February 18, 2021 · 0 Comments
By Constance Scrafield
Patricia and I watched a movie recently, starring Liam Neeson titled Taken, a couple of times, actually. In this film, his daughter, Kim, now living with her mother, Lenora, and wealthy step-father, Stuart, has been invited by some friends to go to Paris. She is 17 and her friend, Amanda, with whom she is travelling is 19 years old.
Neeson, as Bryan Mills, is a former Green Beret and CIA officer with a talent for defending himself in the most efficient way, a perfect action thriller star. Although he has retired from his profession to re-established his relationship with his daughter, his “particular skills” as he calls them soon come into play. At first, Bryan, knowing the world is a dangerous place, is reluctant to allow Kim to travel to Paris but Lenora presses him. Agreeing at last, he presents Kim with an international cell phone and demands as a condition to her going that she stays in touch with him.

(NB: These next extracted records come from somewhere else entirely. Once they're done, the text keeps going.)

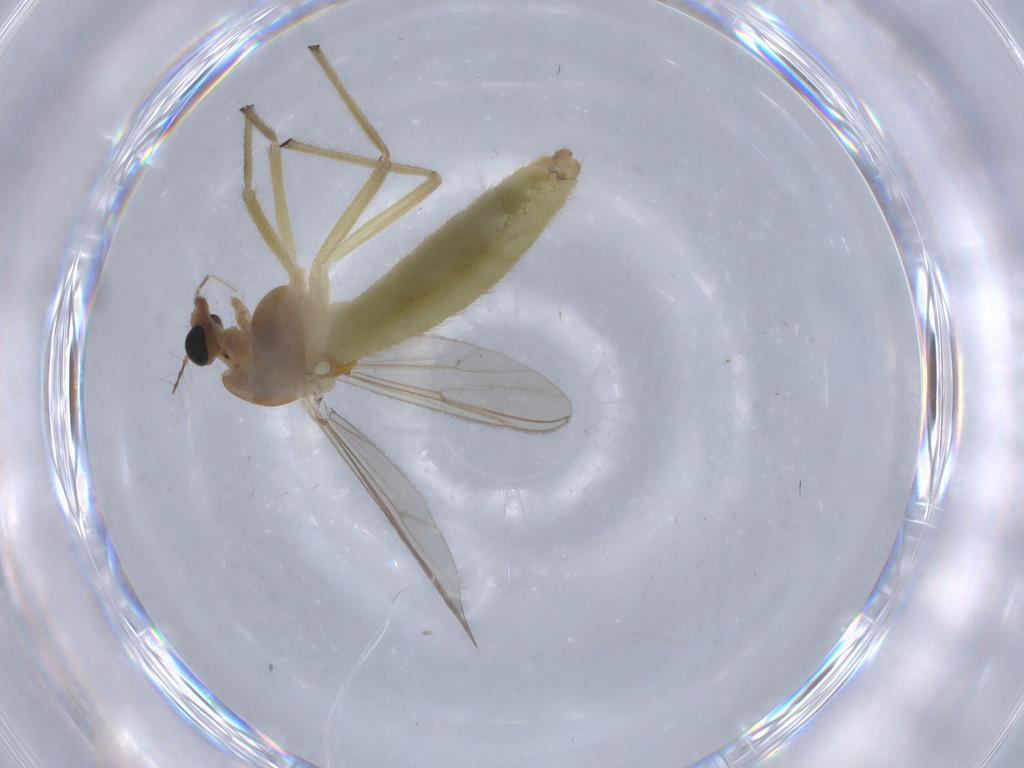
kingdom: Animalia
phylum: Arthropoda
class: Insecta
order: Diptera
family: Chironomidae
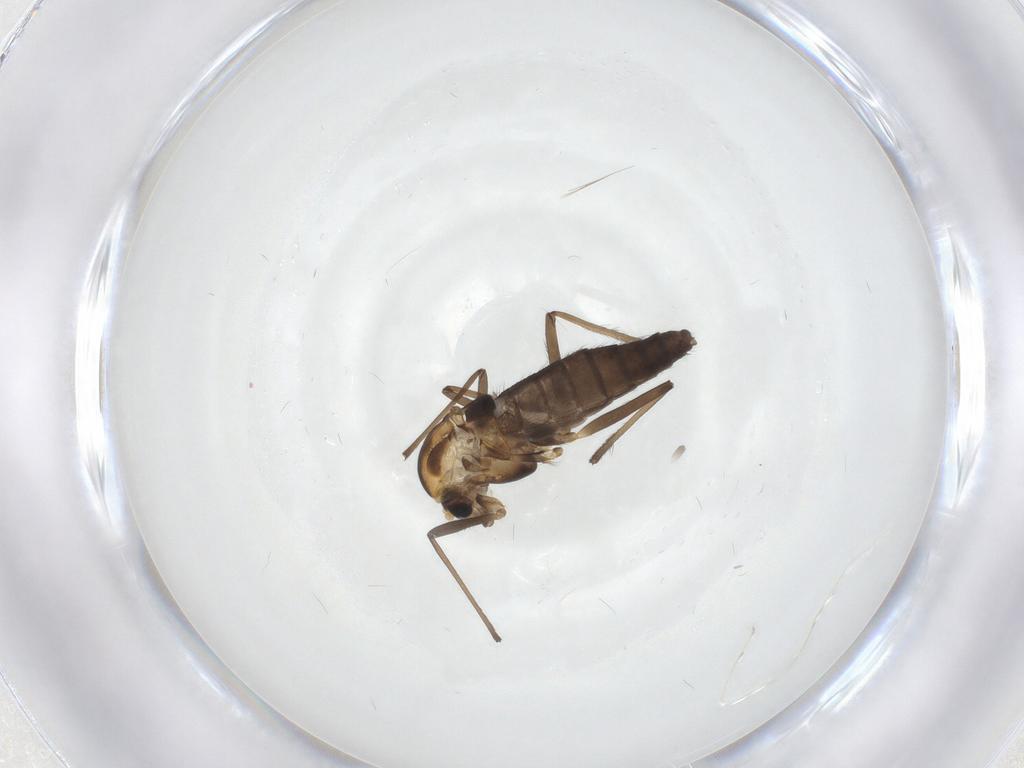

On arrival to the Charles de Gaulle airport in Paris, Kim and Amanda are approached by a handsome young man who suggests they share a taxi into the city. He invites them to go to a party later and Amanda accepts, giving him their address to pick them up later, much to Kim’s objections.
They are staying in an apartment building owned by the wealthy family. Finally, Bryan contacts Kim, concerned that she has not called him. While they are talking, she witnesses through the windows Amanda being kidnapped.
Bryan tells her to hide under the bed, warns her that she will be taken and instructs her to shout out anything she can, leaving the phone on the floor under the bed. Taken she is and Bryan flies to Paris in a private jet Stuart has arranged. From there begins the well written and wonderfully performed adventure Bryan travels, to find and save his daughter.
So, beside a recommendation to watch Taken, there is a much more important point to my telling you about it. Taken is about human trafficking and what is terrible and terrifying is the cattle approach traffickers have toward their fellow human beings. While the action is Bond thrilling and Bryan Mills is a marvel of escape artist and easy killing, could be almost be a parody of the truth – who knows – what is extremely close to the bone is the story itself, the philosophy, the deep villainy of the base line: that kidnapping, drug inducing, used as sex objects – all this does happen in the world.
The less well known but just as soul-destroying version of all this happens here too. Young girls are targeted; they are seduced and trapped; they are traded for sex for huge money for their pimps, their humanity reduced or stripped. They are daughters, sisters, people.
There are manuals online on how to be a pimp. There are parties, galas you might even say, pimp celebrations of the success of the business. Young men, as young as high school, learn how it is done, the technique of entrapment, the monetary rewards, the callousness and cruelty. They are taught and led by older men, professionals in the filthy world of human trafficking. There is too much to gain for humanity to be part of the business. That is what they call it; that’s what they call all kinds of villainy; they call it business and they excuse the wreckage, the pain, the immorality of what they are doing.
The onus of cure is on the shoulders of the rest of us, of whom very few are Liam Neeson ¬– ready to slash and plunder the lairs of the wicked and nor should we, probably.
However, our job is to be aware that this happens and it happens here in Dufferin, in Peel. Unbelievable for sure, with our tidy houses, SUVs in the driveways, pretty gardens waiting to blossom under the snow. It is this very respectability, this appearance of things being okay that can stop us from understanding the perils in our malls and school hallways.
The socially marginalized are the first to catch the attention of predators, who offer an unimaginable friendship with horrors under the surface. Horrors that could go undetected because no one wants to believe the incredible.
Research shows that police statistics for human trafficking are much lower than those of the agencies that deal with victims; that as many as 95 per cent of sex trafficked people are women; that half of the traffickers are young men, 25 years old or younger.
Ontario accounts for two-thirds of the national reported human trafficking numbers, with a population of 39 per cent of the country. These are occurring primarily in the cities, and mainly in Toronto.
In Taken, when Bryan Mills has cornered one of the villains, who sees his death in the hero’s intent: “It’s only business – it’s not personal!” cries the man.
“It was my daughter – it is personal,” said Mills.